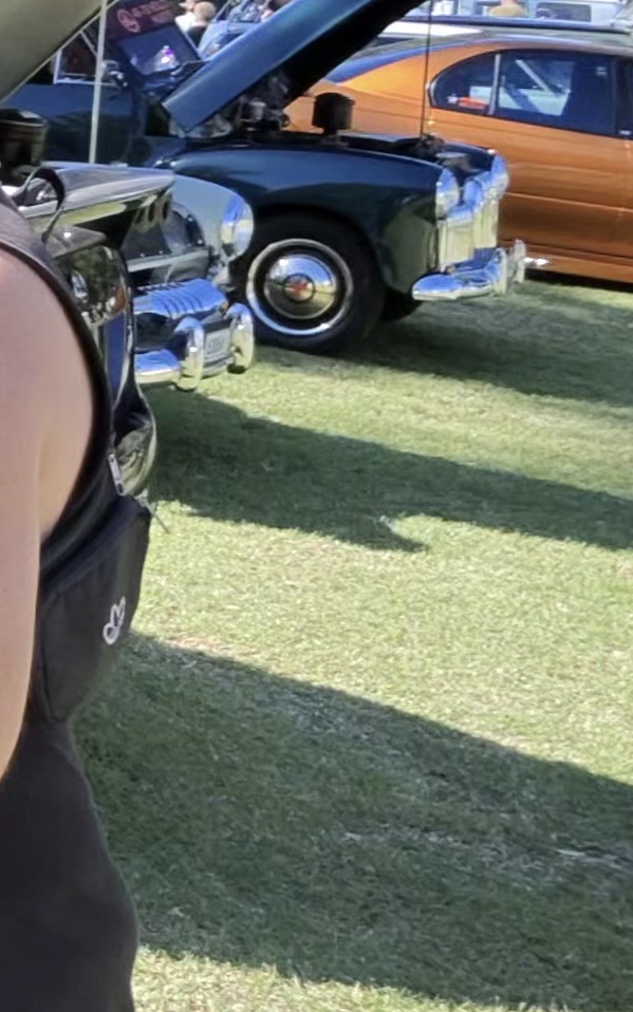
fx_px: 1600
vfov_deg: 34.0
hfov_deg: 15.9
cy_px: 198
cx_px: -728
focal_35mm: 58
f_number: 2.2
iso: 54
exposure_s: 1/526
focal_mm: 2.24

★ ★ ★ ★ ★

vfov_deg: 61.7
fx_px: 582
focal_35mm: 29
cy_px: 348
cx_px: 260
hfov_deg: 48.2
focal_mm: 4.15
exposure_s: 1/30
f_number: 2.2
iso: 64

★ ★ ★ ★ ★

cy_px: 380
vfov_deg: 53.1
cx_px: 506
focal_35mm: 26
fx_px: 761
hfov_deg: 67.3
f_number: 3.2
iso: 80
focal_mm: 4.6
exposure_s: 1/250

★ ★ ★ ★ ★

WHAT IS REQUIRED:
From the entries above, return exactly the line containing "fx_px: 1600", the line containing "focal_mm: 2.24", and all lines between, and nothing else.

ANSWER BOX:
fx_px: 1600
vfov_deg: 34.0
hfov_deg: 15.9
cy_px: 198
cx_px: -728
focal_35mm: 58
f_number: 2.2
iso: 54
exposure_s: 1/526
focal_mm: 2.24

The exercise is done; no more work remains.